— BEGIN Source material —

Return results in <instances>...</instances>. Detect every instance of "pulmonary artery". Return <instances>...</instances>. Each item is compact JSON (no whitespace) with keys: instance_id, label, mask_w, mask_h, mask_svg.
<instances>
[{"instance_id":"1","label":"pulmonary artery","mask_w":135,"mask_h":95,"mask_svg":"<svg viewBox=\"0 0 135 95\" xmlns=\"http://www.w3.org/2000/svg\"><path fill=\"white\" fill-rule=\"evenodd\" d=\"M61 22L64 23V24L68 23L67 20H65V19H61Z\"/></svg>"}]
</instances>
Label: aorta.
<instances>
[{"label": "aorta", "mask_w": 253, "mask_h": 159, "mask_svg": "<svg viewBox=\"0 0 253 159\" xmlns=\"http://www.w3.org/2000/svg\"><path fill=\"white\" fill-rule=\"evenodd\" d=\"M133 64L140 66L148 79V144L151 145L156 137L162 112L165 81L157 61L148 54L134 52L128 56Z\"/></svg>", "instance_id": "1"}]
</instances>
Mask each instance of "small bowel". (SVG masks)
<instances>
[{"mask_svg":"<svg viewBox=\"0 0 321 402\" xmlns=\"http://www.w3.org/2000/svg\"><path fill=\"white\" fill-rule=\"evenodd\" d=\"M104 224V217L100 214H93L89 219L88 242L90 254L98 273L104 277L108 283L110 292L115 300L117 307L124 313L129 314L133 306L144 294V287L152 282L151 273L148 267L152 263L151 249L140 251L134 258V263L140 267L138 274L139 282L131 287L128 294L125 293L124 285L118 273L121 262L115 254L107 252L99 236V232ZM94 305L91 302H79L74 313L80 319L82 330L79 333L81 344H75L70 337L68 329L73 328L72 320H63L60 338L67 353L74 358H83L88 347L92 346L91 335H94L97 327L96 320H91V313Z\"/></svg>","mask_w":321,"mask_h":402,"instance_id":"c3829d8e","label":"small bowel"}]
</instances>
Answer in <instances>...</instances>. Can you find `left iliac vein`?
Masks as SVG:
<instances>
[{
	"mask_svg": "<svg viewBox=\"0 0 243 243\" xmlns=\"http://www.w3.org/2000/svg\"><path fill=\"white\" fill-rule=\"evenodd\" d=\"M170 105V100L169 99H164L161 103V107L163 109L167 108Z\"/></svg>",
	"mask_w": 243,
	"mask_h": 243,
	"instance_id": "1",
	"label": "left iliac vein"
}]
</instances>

— END Source material —

Show every line of the rows above that contains the string "vein", matching case exactly.

Answer in <instances>...</instances>. Can you find `left iliac vein`?
	"label": "left iliac vein"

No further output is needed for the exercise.